La cava del Barco

Un monumento unico, imponente e senza dubbio il più ricco di fascino è la cava del Barco che occupa un'area scavata di ca. 500 mila mq. E' stato stimato, grazie ad uno studio fatto dal Lanciani, che da questa cava sarebbero stati estratti oltre 5 milioni e mezzo di metri cubi di travertino destinato all'edificazione di edifici e di monumenti della Roma imperiale; tra essi possiamo citare il rivestimento dell'anfiteatro Flavio meglio noto come il Colosseo. La pietra che si estraeva dalla cava del Barco era chiamata LAPIS TIBURTINUS ed era molto ricercata perché era particolarmente resistente alle intemperie, al fuoco (nell'antica Roma gli incendi erano giornalieri e distruggevano numerosissime Insulae, vale a dire edifici a più piani abitati dai plebei, e ricche Domus, case patrizie ad un solo livello).

Cava di travertino
Ingrandisce foto Cava di travertino

Il travertino tiburtino inoltre era resistente ai pesi essendo molto duro; proprio per quest'ultima particolarità era molto costoso perché richiedeva una lunga lavorazione dopo un'altrettanto lunga estrazione.

Questi due ultimi fattori influivano sul prezzo della pietra che risultava piuttosto cara ma le sue qualità inducevano gli intenditori ad impiegarla nonostante il costo elevato. Vitruvio annovera il Lapis Tiburtinus tra i materiali provenienti dalle Lapidicinae temperatae (cave di pietra pronte per l'uso). Anche Plinio il Vecchio ne vanta le indiscusse qualità nelle sue opere così come fanno Procopio e Strabone, da loro apprendiamo che il travertino raggiungeva Roma per via fluviale: era trasportato con zattere che sfruttavano la corrente dell'Aniene e che poi venivano trainate da coppie di buoi che camminavano sulla vicina sponda nei tratti in cui l'acqua del fiume era piuttosto stagnante.


Ingrandisce foto Castel S.Angelo

Quando poi l'antica Via Tiburtina fu ampliata, e ciò avvenne verso il 30 a.C., raggiungendo una larghezza di m.6,70 ottima per consentire il transito in senso inverso di carri carichi di blocchi di travertino, si rinunciò alla via fluviale per trasportarlo a Roma. Una comoda carreggiata doppia di quella della Via Appia e percorribile da una doppia fila di carriaggi collegava la cava del Barco alla vicina Via Tiburtina.

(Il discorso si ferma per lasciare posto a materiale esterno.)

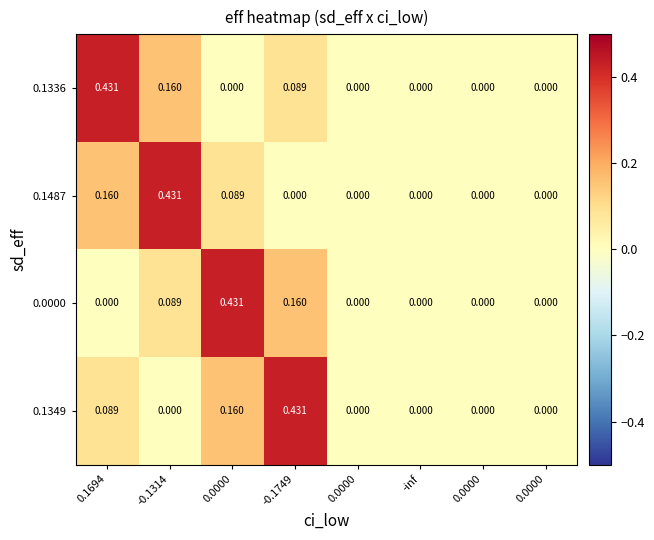

Reading right to left, transcribe all the data shown in this chart.

0.1336: 0.0000=0.0	0.0000=0.0	-inf=0.0	0.0000=0.0	-0.1749=0.1	0.0000=0.0	-0.1314=0.2	0.1694=0.4
0.1487: 0.0000=0.0	0.0000=0.0	-inf=0.0	0.0000=0.0	-0.1749=0.0	0.0000=0.1	-0.1314=0.4	0.1694=0.2
0.0000: 0.0000=0.0	0.0000=0.0	-inf=0.0	0.0000=0.0	-0.1749=0.2	0.0000=0.4	-0.1314=0.1	0.1694=0.0
0.1349: 0.0000=0.0	0.0000=0.0	-inf=0.0	0.0000=0.0	-0.1749=0.4	0.0000=0.2	-0.1314=0.0	0.1694=0.1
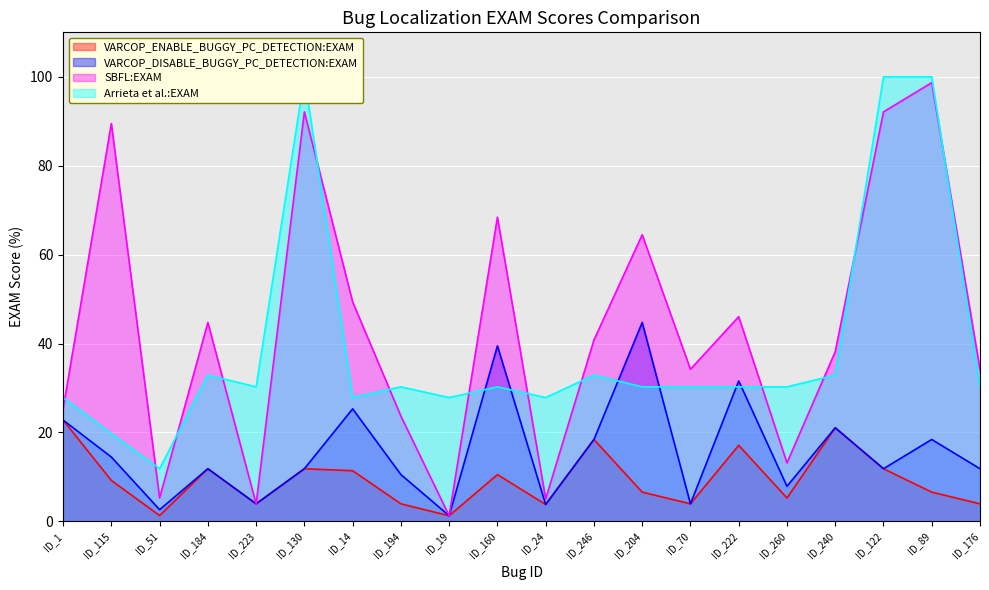

True or false: VARCOP_ENABLE_BUGGY_PC_DETECTION:EXAM has more than 1 points higher than both neighbors.

True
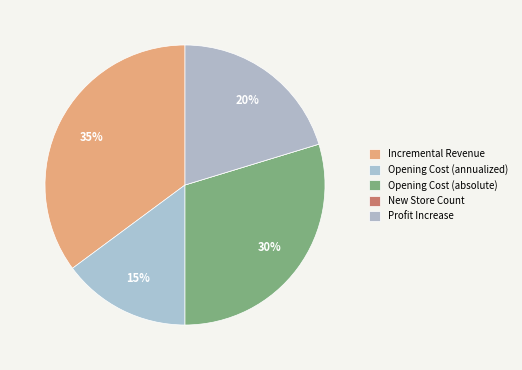

Is Incremental Revenue the majority of the pie?

No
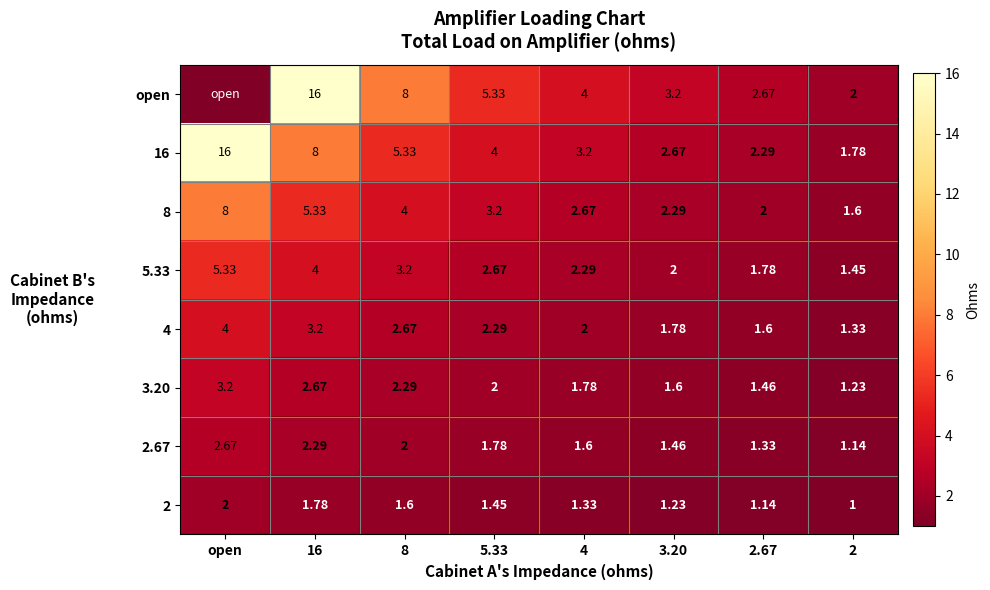

Which has a higher value, 4 or 16?

16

L'enorme richiesta del lapis tiburtinus fece sì che molto era il materiale di rifiuto prodotto nella cava del Barco; questo scarto veniva portato a grande distanza dalla predetta cava ed abbandonato a cumuli raggiungenti altezze anche elevate lungo la sponda dell'Aniene. Oggi sono ben visibili una serie di colline nate da predetti accumuli disposte parallelamente al corso del fiume.